Читаем La chica del tambor полностью

Nadie, entre los que se hallaban cerca, recordaba el ruido de la bomba. Al otro lado del río, en Kónigswinter, todos oyeron un estruendo propio de una guerra mundial, y todos salieron a la calle, estremecidos, medio sordos, y dirigiéndose sonrisas de cómplices en la supervivencia. Se decían que, teniendo en consideración la presencia de aquellos malditos diplomáticos, ¿qué otra cosa cabía esperar? Más valdría mandarlos a todos a Berlín, en donde podrían gastar tranquilamente el dinero de los impuestos. Pero quienes se hallaban cerca de la explosión nada oyeron, al principio. Sólo pudieron hablar, en el caso de que hablar pudieran, del estremecimiento del pavimento, de una chimenea que se levantó silenciosamente en el aire abandonando un tejado para ir a parar a la carretera, del ventarrón que hizo temblar las casas, de que sintieron que la piel del cuerpo se les tensaba, de que cayeron derribados al suelo, de que las flores saltaron de los jarrones y los jarrones se estrellaron contra las paredes. Recordaban muy bien el sonido de vidrios rompiéndose, y el tímido murmullo de las jóvenes hojas al caer al suelo. Y los maullidos de personas que estaban tan asustadas que ni gritar podían. En realidad estaban todos con los sentidos tan alterados que poco se fijaron en los sonidos. También hubo varios testigos que hicieron referencia al ruido del aparato de radio en la cocina del consejero francés, radio que difundía una receta culinaria. Una ama de casa, considerándose mujer racional, preguntó a la policía si era posible que el estallido de la bomba hubiera producido el efecto de aumentar el volumen de la mentada radio. Los policías contestaron dulcemente, mientras se llevaban a esta señora envuelta en una manta, que en una explosión todo es posible, pero que, en este caso, la explicación era diferente. Al romperse todos los vidrios de todas las ventanas de la casa del consejero francés, y al no haber en la casa persona alguna en situación de bajar el volumen de la radio, nada pudo impedir que el sonido de la radio pasara directamente a la calle. Pero la señora no llegó a comprender del todo esta explicación.
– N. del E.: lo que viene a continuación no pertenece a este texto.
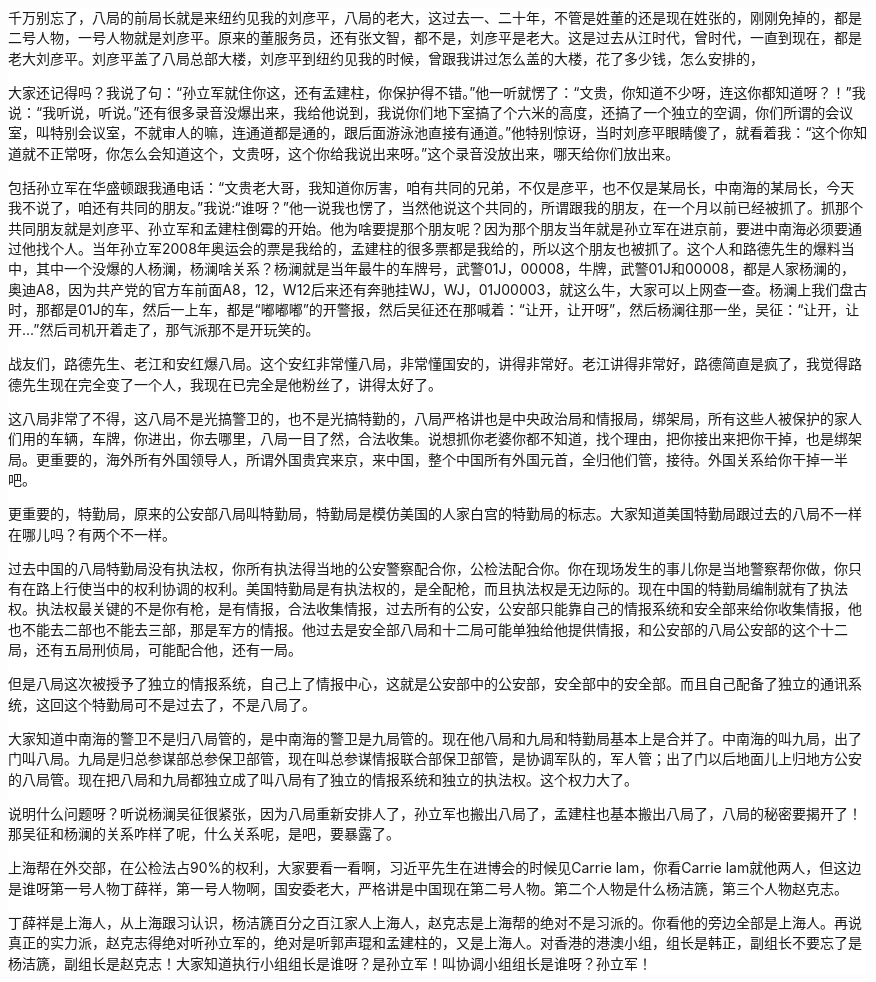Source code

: 


千万别忘了，八局的前局长就是来纽约见我的刘彦平，八局的老大，这过去一、二十年，不管是姓董的还是现在姓张的，刚刚免掉的，都是二号人物，一号人物就是刘彦平。原来的董服务员，还有张文智，都不是，刘彦平是老大。这是过去从江时代，曾时代，一直到现在，都是老大刘彦平。刘彦平盖了八局总部大楼，刘彦平到纽约见我的时候，曾跟我讲过怎么盖的大楼，花了多少钱，怎么安排的，




大家还记得吗？我说了句：“孙立军就住你这，还有孟建柱，你保护得不错。”他一听就愣了：“文贵，你知道不少呀，连这你都知道呀？！”我说：“我听说，听说。”还有很多录音没爆出来，我给他说到，我说你们地下室搞了个六米的高度，还搞了一个独立的空调，你们所谓的会议室，叫特别会议室，不就审人的嘛，连通道都是通的，跟后面游泳池直接有通道。”他特别惊讶，当时刘彦平眼睛傻了，就看着我：“这个你知道就不正常呀，你怎么会知道这个，文贵呀，这个你给我说出来呀。”这个录音没放出来，哪天给你们放出来。




包括孙立军在华盛顿跟我通电话：“文贵老大哥，我知道你厉害，咱有共同的兄弟，不仅是彦平，也不仅是某局长，中南海的某局长，今天我不说了，咱还有共同的朋友。”我说:“谁呀？”他一说我也愣了，当然他说这个共同的，所谓跟我的朋友，在一个月以前已经被抓了。抓那个共同朋友就是刘彦平、孙立军和孟建柱倒霉的开始。他为啥要提那个朋友呢？因为那个朋友当年就是孙立军在进京前，要进中南海必须要通过他找个人。当年孙立军2008年奥运会的票是我给的，孟建柱的很多票都是我给的，所以这个朋友也被抓了。这个人和路德先生的爆料当中，其中一个没爆的人杨澜，杨澜啥关系？杨澜就是当年最牛的车牌号，武警01J，00008，牛牌，武警01J和00008，都是人家杨澜的，奥迪A8，因为共产党的官方车前面A8，12，W12后来还有奔驰挂WJ，WJ，01J00003，就这么牛，大家可以上网查一查。杨澜上我们盘古时，那都是01J的车，然后一上车，都是“嘟嘟嘟”的开警报，然后吴征还在那喊着：“让开，让开呀”，然后杨澜往那一坐，吴征：“让开，让开...”然后司机开着走了，那气派那不是开玩笑的。




战友们，路德先生、老江和安红爆八局。这个安红非常懂八局，非常懂国安的，讲得非常好。老江讲得非常好，路德简直是疯了，我觉得路德先生现在完全变了一个人，我现在已完全是他粉丝了，讲得太好了。




这八局非常了不得，这八局不是光搞警卫的，也不是光搞特勤的，八局严格讲也是中央政治局和情报局，绑架局，所有这些人被保护的家人们用的车辆，车牌，你进出，你去哪里，八局一目了然，合法收集。说想抓你老婆你都不知道，找个理由，把你接出来把你干掉，也是绑架局。更重要的，海外所有外国领导人，所谓外国贵宾来京，来中国，整个中国所有外国元首，全归他们管，接待。外国关系给你干掉一半吧。




更重要的，特勤局，原来的公安部八局叫特勤局，特勤局是模仿美国的人家白宫的特勤局的标志。大家知道美国特勤局跟过去的八局不一样在哪儿吗？有两个不一样。




过去中国的八局特勤局没有执法权，你所有执法得当地的公安警察配合你，公检法配合你。你在现场发生的事儿你是当地警察帮你做，你只有在路上行使当中的权利协调的权利。美国特勤局是有执法权的，是全配枪，而且执法权是无边际的。现在中国的特勤局编制就有了执法权。执法权最关键的不是你有枪，是有情报，合法收集情报，过去所有的公安，公安部只能靠自己的情报系统和安全部来给你收集情报，他也不能去二部也不能去三部，那是军方的情报。他过去是安全部八局和十二局可能单独给他提供情报，和公安部的八局公安部的这个十二局，还有五局刑侦局，可能配合他，还有一局。




但是八局这次被授予了独立的情报系统，自己上了情报中心，这就是公安部中的公安部，安全部中的安全部。而且自己配备了独立的通讯系统，这回这个特勤局可不是过去了，不是八局了。




大家知道中南海的警卫不是归八局管的，是中南海的警卫是九局管的。现在他八局和九局和特勤局基本上是合并了。中南海的叫九局，出了门叫八局。九局是归总参谋部总参保卫部管，现在叫总参谋情报联合部保卫部管，是协调军队的，军人管；出了门以后地面儿上归地方公安的八局管。现在把八局和九局都独立成了叫八局有了独立的情报系统和独立的执法权。这个权力大了。




说明什么问题呀？听说杨澜吴征很紧张，因为八局重新安排人了，孙立军也搬出八局了，孟建柱也基本搬出八局了，八局的秘密要揭开了！那吴征和杨澜的关系咋样了呢，什么关系呢，是吧，要暴露了。




上海帮在外交部，在公检法占90%的权利，大家要看一看啊，习近平先生在进博会的时候见Carrie lam，你看Carrie lam就他两人，但这边是谁呀第一号人物丁薛祥，第一号人物啊，国安委老大，严格讲是中国现在第二号人物。第二个人物是什么杨洁篪，第三个人物赵克志。




丁薛祥是上海人，从上海跟习认识，杨洁篪百分之百江家人上海人，赵克志是上海帮的绝对不是习派的。你看他的旁边全部是上海人。再说真正的实力派，赵克志得绝对听孙立军的，绝对是听郭声琨和孟建柱的，又是上海人。对香港的港澳小组，组长是韩正，副组长不要忘了是杨洁篪，副组长是赵克志！大家知道执行小组组长是谁呀？是孙立军！叫协调小组组长是谁呀？孙立军！
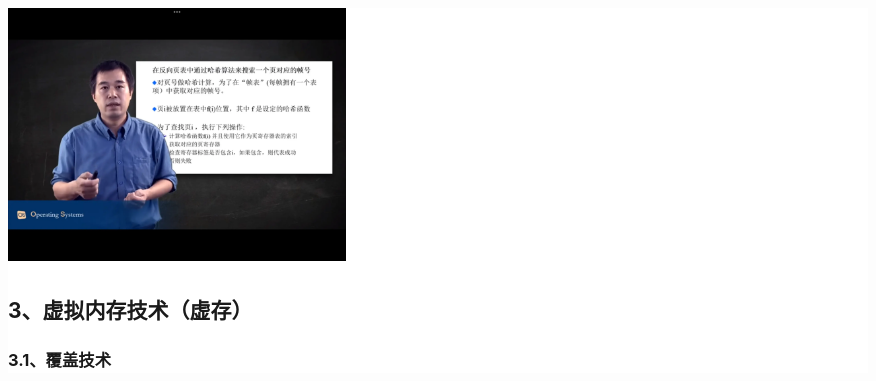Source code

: <img src="计算机操作系统.assets/e144290ef8029e0efb63eda55bd4f57.webp" alt="e144290ef8029e0efb63eda55bd4f57" style="zoom:33%;" />

## 3、虚拟内存技术（虚存）

### 3.1、覆盖技术
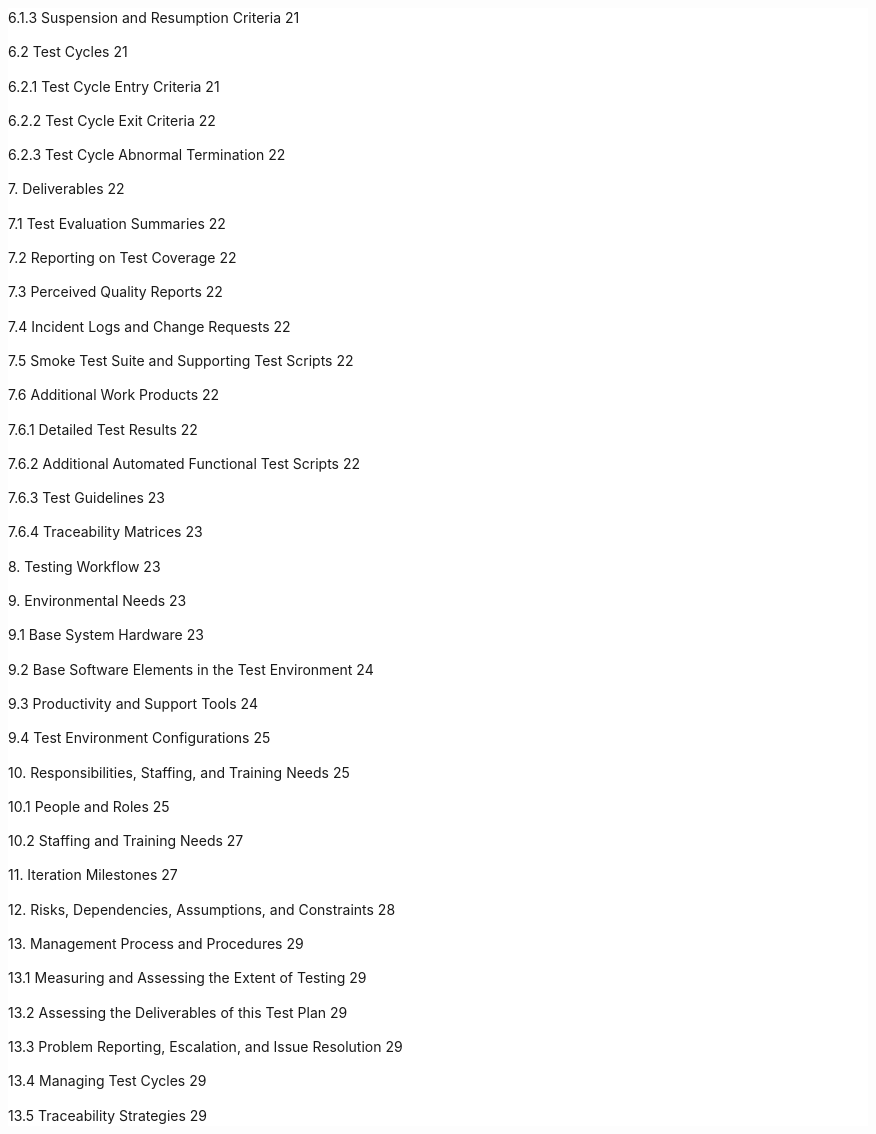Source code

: 6.1.3 Suspension and Resumption Criteria 21

6.2 Test Cycles 21

6.2.1 Test Cycle Entry Criteria 21

6.2.2 Test Cycle Exit Criteria 22

6.2.3 Test Cycle Abnormal Termination 22

7\. Deliverables 22

7.1 Test Evaluation Summaries 22

7.2 Reporting on Test Coverage 22

7.3 Perceived Quality Reports 22

7.4 Incident Logs and Change Requests 22

7.5 Smoke Test Suite and Supporting Test Scripts 22

7.6 Additional Work Products 22

7.6.1 Detailed Test Results 22

7.6.2 Additional Automated Functional Test Scripts 22

7.6.3 Test Guidelines 23

7.6.4 Traceability Matrices 23

8\. Testing Workflow 23

9\. Environmental Needs 23

9.1 Base System Hardware 23

9.2 Base Software Elements in the Test Environment 24

9.3 Productivity and Support Tools 24

9.4 Test Environment Configurations 25

10\. Responsibilities, Staffing, and Training Needs 25

10.1 People and Roles 25

10.2 Staffing and Training Needs 27

11\. Iteration Milestones 27

12\. Risks, Dependencies, Assumptions, and Constraints 28

13\. Management Process and Procedures 29

13.1 Measuring and Assessing the Extent of Testing 29

13.2 Assessing the Deliverables of this Test Plan 29

13.3 Problem Reporting, Escalation, and Issue Resolution 29

13.4 Managing Test Cycles 29

13.5 Traceability Strategies 29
Como es natural, poco tardaron en llegar los representantes de la prensa, intentando atravesar los cordones policiales, y los primeros y entusiastas reportajes mataron a ocho e hirieron a treinta, atribuyendo toda la culpa a una excéntrica organización alemana de derechas denominada Nihelungen 5, formada por dos muchachos retrasados mentales y un viejo loco, incapaces de hacer estallar un globo. Al mediodía, los periodistas ya se habían visto obligados a rebajar la cifra de muertos a cinco, uno de ellos israelita, a dejar la cifra de heridos graves en cuatro, habiendo doce más en el hospital, por diversas causas, y hablaban de las Brigadas Rojas italianas, de lo cual, una vez más, no había ni el más leve indicio. El día siguiente, los periodistas volvieron a cambiar de opinión y atribuyeron la hazaña a Septiembre Negro. En el día inmediato siguiente, un grupo que dijo llamarse «Agonía Palestina» se atribuyó los méritos, y, al mismo tiempo, también reivindicó convincentemente anteriores explosiones. Y el nombre de «Agonía Palestina» arraigó, a pesar de que antes cabía atribuir estas palabras al acto cometido que considerarlas nombre adecuado de quienes lo habían cometido. El caso es que de agonía palestina se habló, ya que estas palabras se hallaron en el titular de muchos pesados artículos de fondo que al respecto se publicaron.

Entre los no-judios que murieron se encontraba la siciliana cocinera del diplomático italiano, así como su chófer filipino. Entre los cuatro heridos se encontraba la esposa del agregado laboral israelita, en cuya casa había estallado la bomba. La señora perdió una pierna. El israelita muerto era el hijo de corta edad de este matrimonio, llamado Gabriel. Pero, cual se llegó a la general conclusión, el blanco del atentado no era ninguna de las personas mentadas, sino un tío de la herida esposa del agregado cultural, tío que estaba de visita, procedente de Tel Aviv. Este señor, dedicado a estudios talmúdicos, gozaba de cierta reputación en méritos de sus opiniones un tanto duras en lo tocante a los derechos de los palestinos de la orilla occidental. En otras palabras, dicho señor estimaba que tales palestinos no tenían derecho alguno, lo cual decía en voz alta y fuerte, muy a menudo, desafiando abiertamente el parecer de su sobrina, la esposa del agregado laboral, que pertenecía a la izquierda liberada de Israel, y cuya educación en un kibbutz no la había preparado para el riguroso lujo de la vida diplomática.